Rewrite everything in the listing from the line containing "pose: elev=189.9 azim=107.4" down to the end, changing "dist" to "distance" and leaving all else as it is. Omit the pictures from your answer.

Data entries:
━━━━
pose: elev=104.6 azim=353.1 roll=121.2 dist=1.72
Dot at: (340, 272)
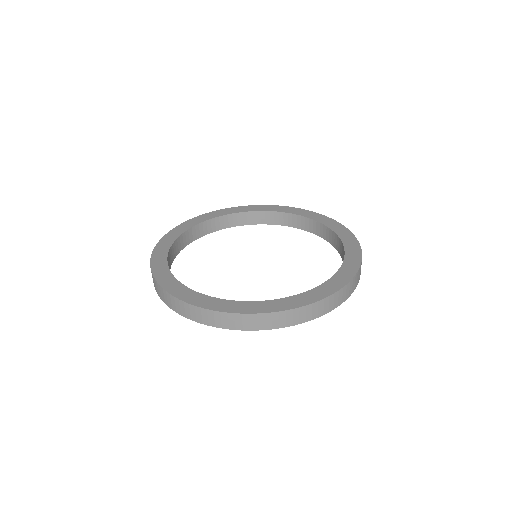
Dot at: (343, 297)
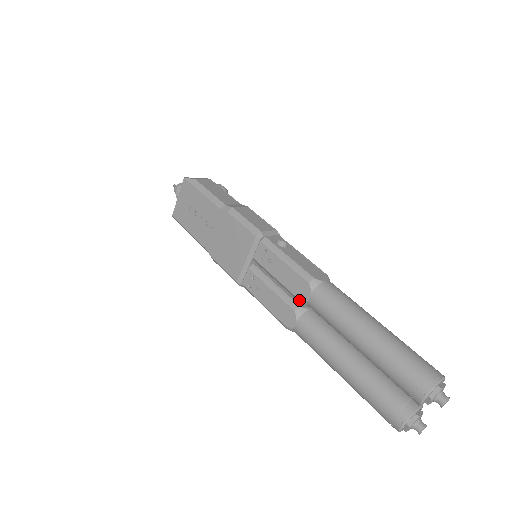
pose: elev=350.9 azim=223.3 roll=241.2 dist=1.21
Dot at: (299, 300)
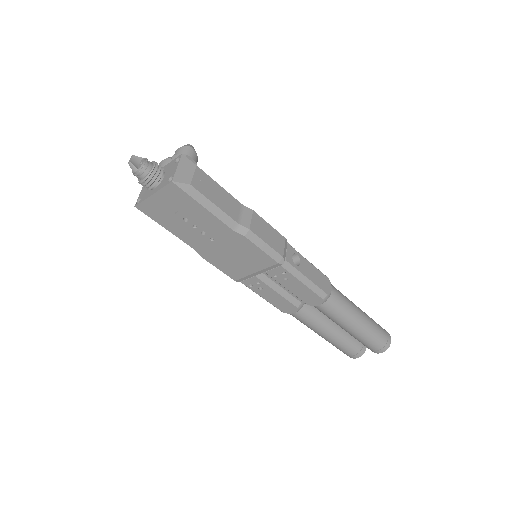
Dot at: occluded
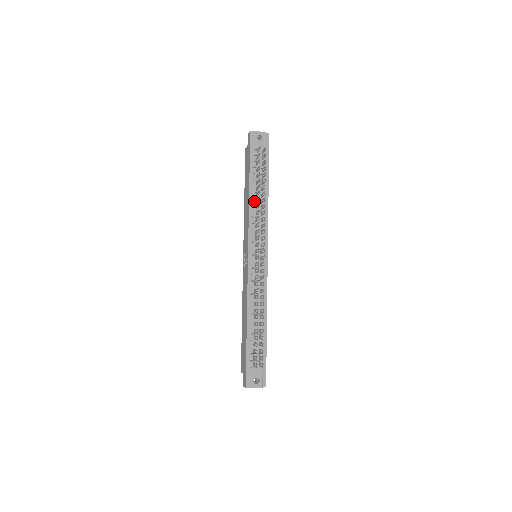
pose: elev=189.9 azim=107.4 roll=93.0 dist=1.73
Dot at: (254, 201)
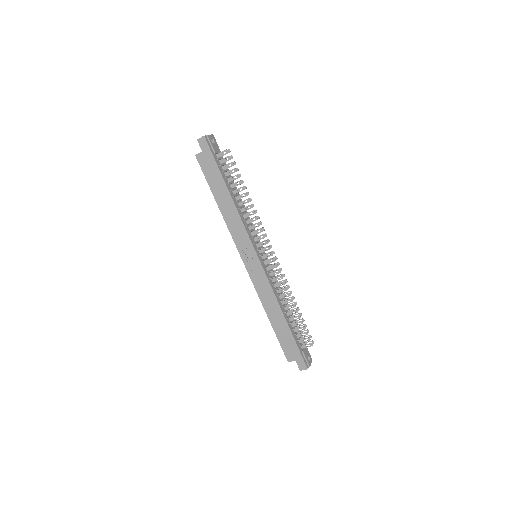
Dot at: (237, 205)
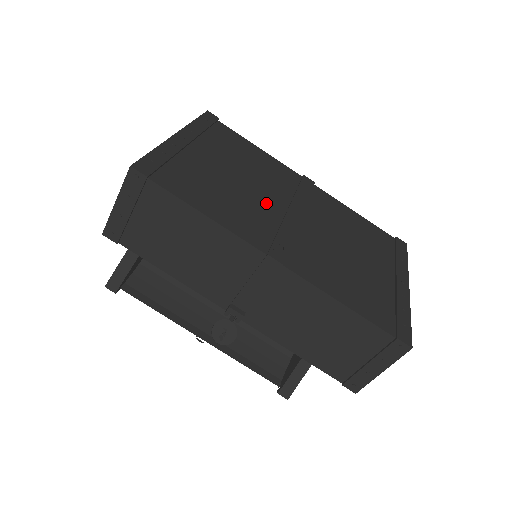
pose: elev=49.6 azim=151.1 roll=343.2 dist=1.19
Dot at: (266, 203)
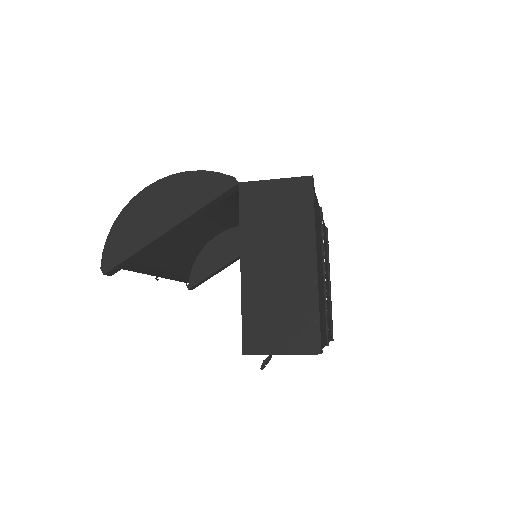
Dot at: occluded
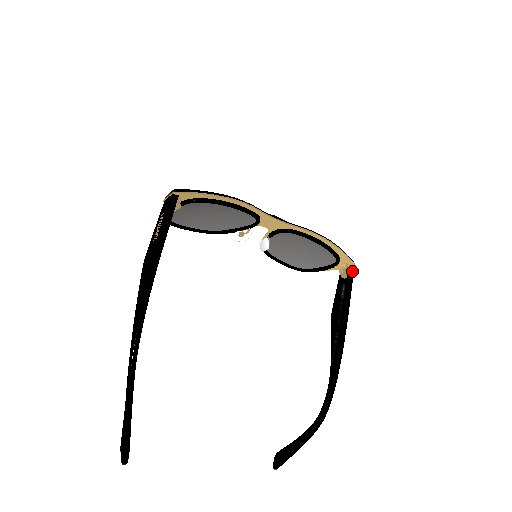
━━━━
Exercise output:
pose: elev=189.9 azim=107.4 roll=93.0 distance=1.73
Dot at: (254, 201)
Dot at: (237, 205)
pose: elev=49.6 azim=151.1 roll=343.2 distance=1.19
Dot at: (266, 203)
Dot at: occluded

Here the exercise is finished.